** Records shown follows **
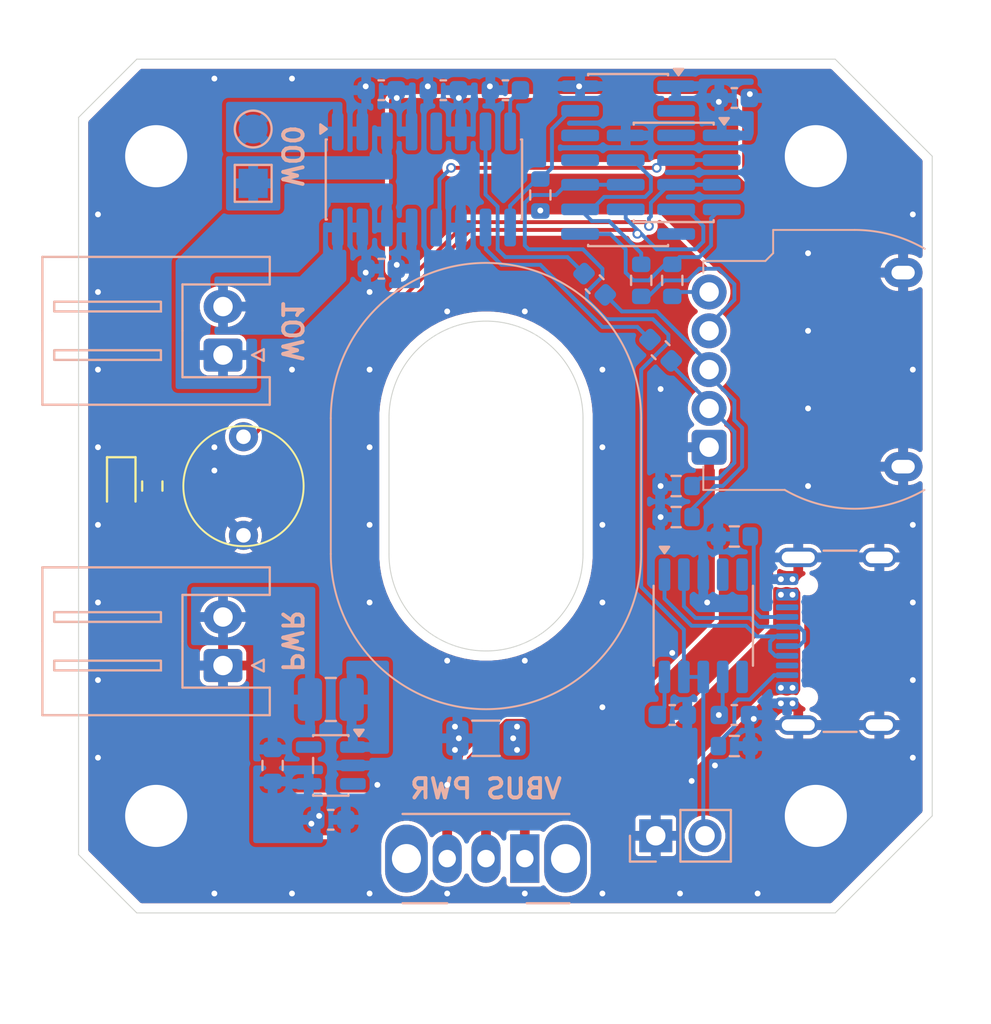
<source format=kicad_pcb>
(kicad_pcb
	(version 20241229)
	(generator "pcbnew")
	(generator_version "9.0")
	(general
		(thickness 1)
		(legacy_teardrops no)
	)
	(paper "A4")
	(layers
		(0 "F.Cu" signal)
		(2 "B.Cu" signal)
		(9 "F.Adhes" user "F.Adhesive")
		(11 "B.Adhes" user "B.Adhesive")
		(13 "F.Paste" user)
		(15 "B.Paste" user)
		(5 "F.SilkS" user "F.Silkscreen")
		(7 "B.SilkS" user "B.Silkscreen")
		(1 "F.Mask" user)
		(3 "B.Mask" user)
		(17 "Dwgs.User" user "User.Drawings")
		(19 "Cmts.User" user "User.Comments")
		(21 "Eco1.User" user "User.Eco1")
		(23 "Eco2.User" user "User.Eco2")
		(25 "Edge.Cuts" user)
		(27 "Margin" user)
		(31 "F.CrtYd" user "F.Courtyard")
		(29 "B.CrtYd" user "B.Courtyard")
		(35 "F.Fab" user)
		(33 "B.Fab" user)
		(39 "User.1" user)
		(41 "User.2" user)
		(43 "User.3" user)
		(45 "User.4" user)
		(47 "User.5" user)
		(49 "User.6" user)
		(51 "User.7" user)
		(53 "User.8" user)
		(55 "User.9" user)
	)
	(setup
		(stackup
			(layer "F.SilkS"
				(type "Top Silk Screen")
				(color "Black")
			)
			(layer "F.Paste"
				(type "Top Solder Paste")
			)
			(layer "F.Mask"
				(type "Top Solder Mask")
				(color "White")
				(thickness 0.01)
			)
			(layer "F.Cu"
				(type "copper")
				(thickness 0.035)
			)
			(layer "dielectric 1"
				(type "core")
				(color "FR4 natural")
				(thickness 0.91)
				(material "FR4")
				(epsilon_r 4.5)
				(loss_tangent 0.02)
			)
			(layer "B.Cu"
				(type "copper")
				(thickness 0.035)
			)
			(layer "B.Mask"
				(type "Bottom Solder Mask")
				(color "White")
				(thickness 0.01)
			)
			(layer "B.Paste"
				(type "Bottom Solder Paste")
			)
			(layer "B.SilkS"
				(type "Bottom Silk Screen")
				(color "Black")
			)
			(copper_finish "HAL SnPb")
			(dielectric_constraints no)
		)
		(pad_to_mask_clearance 0)
		(allow_soldermask_bridges_in_footprints no)
		(tenting front back)
		(grid_origin 100 100)
		(pcbplotparams
			(layerselection 0x00000000_00000000_55555555_5755f5ff)
			(plot_on_all_layers_selection 0x00000000_00000000_00000000_00000000)
			(disableapertmacros no)
			(usegerberextensions no)
			(usegerberattributes yes)
			(usegerberadvancedattributes yes)
			(creategerberjobfile yes)
			(dashed_line_dash_ratio 12.000000)
			(dashed_line_gap_ratio 3.000000)
			(svgprecision 4)
			(plotframeref no)
			(mode 1)
			(useauxorigin no)
			(hpglpennumber 1)
			(hpglpenspeed 20)
			(hpglpendiameter 15.000000)
			(pdf_front_fp_property_popups yes)
			(pdf_back_fp_property_popups yes)
			(pdf_metadata yes)
			(pdf_single_document no)
			(dxfpolygonmode yes)
			(dxfimperialunits yes)
			(dxfusepcbnewfont yes)
			(psnegative no)
			(psa4output no)
			(plot_black_and_white yes)
			(sketchpadsonfab no)
			(plotpadnumbers no)
			(hidednponfab no)
			(sketchdnponfab yes)
			(crossoutdnponfab yes)
			(subtractmaskfromsilk no)
			(outputformat 1)
			(mirror no)
			(drillshape 1)
			(scaleselection 1)
			(outputdirectory "")
		)
	)
	(net 0 "")
	(net 1 "GND")
	(net 2 "Net-(C2-Pad1)")
	(net 3 "Net-(C4-Pad1)")
	(net 4 "~{SD}")
	(net 5 "Net-(U3-VREF)")
	(net 6 "VCC")
	(net 7 "LED")
	(net 8 "AMP-OUT0+")
	(net 9 "AMP-OUT0-")
	(net 10 "AMP-OUT1+")
	(net 11 "AMP-OUT1-")
	(net 12 "UPDI")
	(net 13 "unconnected-(J6-SBU2-PadB8)")
	(net 14 "D-")
	(net 15 "Net-(J6-CC1)")
	(net 16 "D+")
	(net 17 "unconnected-(J6-SBU1-PadA8)")
	(net 18 "Net-(J6-CC2)")
	(net 19 "Net-(R1-Pad2)")
	(net 20 "AMP0")
	(net 21 "AMP1")
	(net 22 "MODE")
	(net 23 "WO0")
	(net 24 "WO1")
	(net 25 "BTN")
	(net 26 "unconnected-(U2-PA4-Pad2)")
	(net 27 "unconnected-(U2-PA1-Pad11)")
	(net 28 "unconnected-(U2-PA2-Pad12)")
	(net 29 "unconnected-(U3-~{MUTE}-Pad5)")
	(net 30 "unconnected-(U5-~{RTS}-Pad6)")
	(net 31 "unconnected-(U5-~{CTS}-Pad5)")
	(net 32 "Net-(U5-V3)")
	(net 33 "unconnected-(U5-~{DTR}-Pad4)")
	(net 34 "Net-(D1-A)")
	(net 35 "Net-(R2-Pad2)")
	(net 36 "unconnected-(U2-PB2-Pad7)")
	(net 37 "+BATT")
	(net 38 "VBUS")
	(net 39 "unconnected-(U2-PA5-Pad3)")
	(net 40 "+5V")
	(net 41 "Net-(U6-SW)")
	(net 42 "unconnected-(U6-NC-Pad5)")
	(net 43 "unconnected-(U6-NC-Pad3)")
	(footprint "MountingHole:MountingHole_3.2mm_M3_Pad" (layer "F.Cu") (at 83 117))
	(footprint "Library:alps-skrg" (layer "F.Cu") (at 87.5 100 90))
	(footprint "MountingHole:MountingHole_3.2mm_M3_Pad" (layer "F.Cu") (at 117 83))
	(footprint "LED_SMD:LED_0603_1608Metric" (layer "F.Cu") (at 81.2 100 -90))
	(footprint "Library:PCB.MCBEERINGI.DEV_small" (layer "F.Cu") (at 82.4 109 180))
	(footprint "MountingHole:MountingHole_3.2mm_M3_Pad" (layer "F.Cu") (at 117 117))
	(footprint "Resistor_SMD:R_0603_1608Metric" (layer "F.Cu") (at 82.8 100 -90))
	(footprint "Library:mcbeeringi_icon_10mm" (layer "F.Cu") (at 91.6 109 180))
	(footprint "MountingHole:MountingHole_3.2mm_M3_Pad" (layer "F.Cu") (at 83 83))
	(footprint "Connector_USB:USB_C_Receptacle_GCT_USB4105-xx-A_16P_TopMnt_Horizontal" (layer "B.Cu") (at 119.2 108 -90))
	(footprint "Package_SO:SOIC-14_3.9x8.7mm_P1.27mm" (layer "B.Cu") (at 107.325 83.2 180))
	(footprint "Package_SO:SSOP-10-1EP_3.9x4.9mm_P1mm_EP2.1x3.3mm" (layer "B.Cu") (at 111.2 107.2 -90))
	(footprint "Capacitor_SMD:C_0603_1608Metric" (layer "B.Cu") (at 109.6 111.8 180))
	(footprint "Library:alps-rk10j12e" (layer "B.Cu") (at 119 94 90))
	(footprint "Resistor_SMD:R_0603_1608Metric" (layer "B.Cu") (at 108 89.4 -90))
	(footprint "Package_SO:SOIC-16_3.9x9.9mm_P1.27mm" (layer "B.Cu") (at 96.8 84.2 -90))
	(footprint "Connector_PinSocket_2.54mm:PinSocket_1x02_P2.54mm_Vertical" (layer "B.Cu") (at 108.75 118.025 -90))
	(footprint "Capacitor_SMD:C_0603_1608Metric" (layer "B.Cu") (at 101 79.6))
	(footprint "Capacitor_SMD:C_0603_1608Metric" (layer "B.Cu") (at 97.8 79.6))
	(footprint "Package_SO:SOIC-8_3.9x4.9mm_P1.27mm" (layer "B.Cu") (at 109.675 83.835 180))
	(footprint "Capacitor_SMD:C_0603_1608Metric" (layer "B.Cu") (at 92 117.2))
	(footprint "Capacitor_SMD:C_1206_3216Metric" (layer "B.Cu") (at 100 113))
	(footprint "Capacitor_SMD:C_0603_1608Metric" (layer "B.Cu") (at 109 93 135))
	(footprint "Resistor_SMD:R_0603_1608Metric" (layer "B.Cu") (at 109.8 101.6))
	(footprint "TestPoint:TestPoint_Pad_D1.5mm" (layer "B.Cu") (at 88 81.6 180))
	(footprint "TestPoint:TestPoint_Pad_1.5x1.5mm" (layer "B.Cu") (at 88 84.4 180))
	(footprint "Resistor_SMD:R_0603_1608Metric" (layer "B.Cu") (at 112.8 102.6 180))
	(footprint "Capacitor_SMD:C_0603_1608Metric" (layer "B.Cu") (at 94.6 79.6))
	(footprint "Capacitor_SMD:C_0603_1608Metric" (layer "B.Cu") (at 105.6 89.6 135))
	(footprint "Capacitor_SMD:C_0603_1608Metric" (layer "B.Cu") (at 94.6 88.8))
	(footprint "Connector_JST:JST_XH_S2B-XH-A_1x02_P2.50mm_Horizontal" (layer "B.Cu") (at 86.445 109.25 90))
	(footprint "Resistor_SMD:R_0603_1608Metric" (layer "B.Cu") (at 109.6 89.4 -90))
	(footprint "Resistor_SMD:R_0603_1608Metric" (layer "B.Cu") (at 102.8 85 90))
	(footprint "Button_Switch_THT:SW_Slide_SPDT_Angled_CK_OS102011MA1Q" (layer "B.Cu") (at 102 119.2 180))
	(footprint "Capacitor_SMD:C_0603_1608Metric" (layer "B.Cu") (at 112.8 80 180))
	(footprint "Resistor_SMD:R_0603_1608Metric" (layer "B.Cu") (at 109.8 100 180))
	(footprint "Connector_JST:JST_XH_S2B-XH-A_1x02_P2.50mm_Horizontal"
		(layer "B.Cu")
		(uuid "e92c8f65-84c1-4e0e-a688-432076cb581a")
		(at 86.445 93.25 90)
		(descr "JST XH series connector, S2B-XH-A (http://www.jst-mfg.com/product/pdf/eng/eXH.pdf), generated with kicad-footprint-generator")
		(tags "connector JST XH horizontal")
		(property "Reference" "J2"
			(at 1.25 3.51 90)
			(layer "B.SilkS")
			(hide yes)
			(uuid "061026b2-bb77-4c6c-a69e-746f5ab870b6")
			(effects
				(font
					(size 1 1)
					(thickness 0.15)
				)
				(justify mirror)
			)
		)
		(property "Value" "OUT1"
			(at 1.25 -10.4 90)
			(layer "B.Fab")
			(uuid "b56407f6-352b-4f36-8633-f4126ff81eb1")
			(effects
				(font
					(size 1 1)
					(thickness 0.15)
				)
				(justify mirror)
			)
		)
		(property "Datasheet" "~"
			(at 0 0 90)
			(layer "B.Fab")
			(hide yes)
			(uuid "630ac8d0-07cd-446a-ab9a-00b5ccf8b5e0")
			(effects
				(font
					(size 1.27 1.27)
					(thickness 0.15)
				)
				(justify mirror)
			)
		)
		(property "Description" "Generic connector, single row, 01x02, script generated"
			(at 0 0 90)
			(layer "B.Fab")
			(hide yes)
			(uuid "fd8a2775-c409-4dfa-a566-1e12ebc4573e")
			(effects
				(font
					(size 1.27 1.27)
					(thickness 0.15)
				)
				(justify mirror)
			)
		)
		(property ki_fp_filters "Connector*:*_1x??_*")
		(path "/30e14f64-8a92-42d8-b6ad-1a8747fea342")
		(sheetname "/")
		(sheetfile "musicbox.kicad_sch")
		(attr through_hole)
		(fp_line
			(start 5.06 -9.31)
			(end 5.06 2.41)
			(stroke
				(width 0.12)
				(type solid)
			)
			(layer "B.SilkS")
			(uuid "b77855f8-5448-4f2a-ad7d-abe1968ef294")
		)
		(fp_line
			(start 1.25 -9.31)
			(end 5.06 -9.31)
			(stroke
				(width 0.12)
				(type solid)
			)
			(layer "B.SilkS")
			(uuid "fe433378-a14f-442c-b2fc-844ec22ec8bc")
		)
		(fp_line
			(start 1.25 -9.31)
			(end -2.56 -9.31)
			(stroke
				(width 0.12)
				(type solid)
			)
			(layer "B.SilkS")
			(uuid "cf4a98ce-8e7b-4908-9fe5-287c5b06bce7")
		)
		(fp_line
			(start -2.56 -9.31)
			(end -2.56 2.41)
			(stroke
				(width 0.12)
				(type solid)
			)
			(layer "B.SilkS")
			(uuid "9e663542-3d25-40ed-b794-7a838dc638cf")
		)
		(fp_line
			(s
... [313779 chars truncated]
</source>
** End of Records shown **
_Work instruction_.
Count the lines of the entries above that contain the word "Adhesive" and give only the number.

_Your solution_.
2